==== Records for the exercise

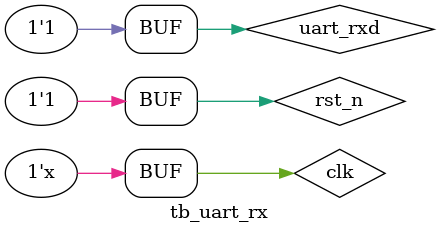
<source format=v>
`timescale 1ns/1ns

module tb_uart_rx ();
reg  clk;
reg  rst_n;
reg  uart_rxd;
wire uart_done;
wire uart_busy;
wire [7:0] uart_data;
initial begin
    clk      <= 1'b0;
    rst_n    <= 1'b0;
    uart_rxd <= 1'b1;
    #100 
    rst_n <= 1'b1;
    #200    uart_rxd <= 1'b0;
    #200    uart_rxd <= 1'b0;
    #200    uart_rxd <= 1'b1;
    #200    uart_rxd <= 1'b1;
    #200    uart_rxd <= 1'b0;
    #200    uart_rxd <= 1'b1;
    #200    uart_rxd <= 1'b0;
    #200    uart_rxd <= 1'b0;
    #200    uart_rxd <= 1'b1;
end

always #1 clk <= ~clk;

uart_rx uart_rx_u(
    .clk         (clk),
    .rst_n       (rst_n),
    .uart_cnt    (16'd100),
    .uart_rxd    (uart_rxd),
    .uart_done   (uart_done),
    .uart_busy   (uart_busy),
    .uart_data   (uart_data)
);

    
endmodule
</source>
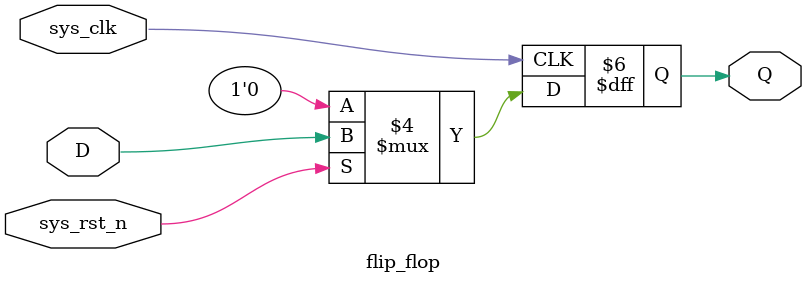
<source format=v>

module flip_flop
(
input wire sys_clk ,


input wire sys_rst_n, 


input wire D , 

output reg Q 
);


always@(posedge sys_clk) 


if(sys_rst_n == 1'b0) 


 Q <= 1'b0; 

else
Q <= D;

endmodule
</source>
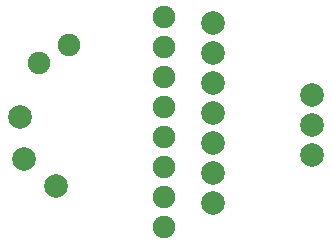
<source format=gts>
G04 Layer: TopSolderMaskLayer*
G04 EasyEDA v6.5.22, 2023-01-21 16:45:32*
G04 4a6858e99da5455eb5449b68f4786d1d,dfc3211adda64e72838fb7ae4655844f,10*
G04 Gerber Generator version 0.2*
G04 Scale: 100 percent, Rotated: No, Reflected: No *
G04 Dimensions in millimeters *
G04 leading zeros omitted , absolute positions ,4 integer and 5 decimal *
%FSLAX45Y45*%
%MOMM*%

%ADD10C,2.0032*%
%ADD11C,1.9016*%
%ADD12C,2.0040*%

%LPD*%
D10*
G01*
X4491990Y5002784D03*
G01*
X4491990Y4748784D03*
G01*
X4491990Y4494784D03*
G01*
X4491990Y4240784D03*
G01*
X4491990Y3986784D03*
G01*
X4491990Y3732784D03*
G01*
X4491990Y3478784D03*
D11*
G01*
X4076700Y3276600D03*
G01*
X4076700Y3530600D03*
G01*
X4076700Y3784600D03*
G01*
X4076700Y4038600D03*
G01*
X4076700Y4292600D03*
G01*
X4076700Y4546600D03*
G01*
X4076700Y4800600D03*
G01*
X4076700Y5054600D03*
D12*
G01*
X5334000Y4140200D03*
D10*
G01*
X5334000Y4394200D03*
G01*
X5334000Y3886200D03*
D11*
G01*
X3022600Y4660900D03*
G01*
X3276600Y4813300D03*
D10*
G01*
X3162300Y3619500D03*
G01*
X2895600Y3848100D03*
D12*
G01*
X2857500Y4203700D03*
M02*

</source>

========

* What this task involves:
Copy all lines from the data that hold the word "always".

* Task result:
always #1 clk <= ~clk;
always@(posedge sys_clk) 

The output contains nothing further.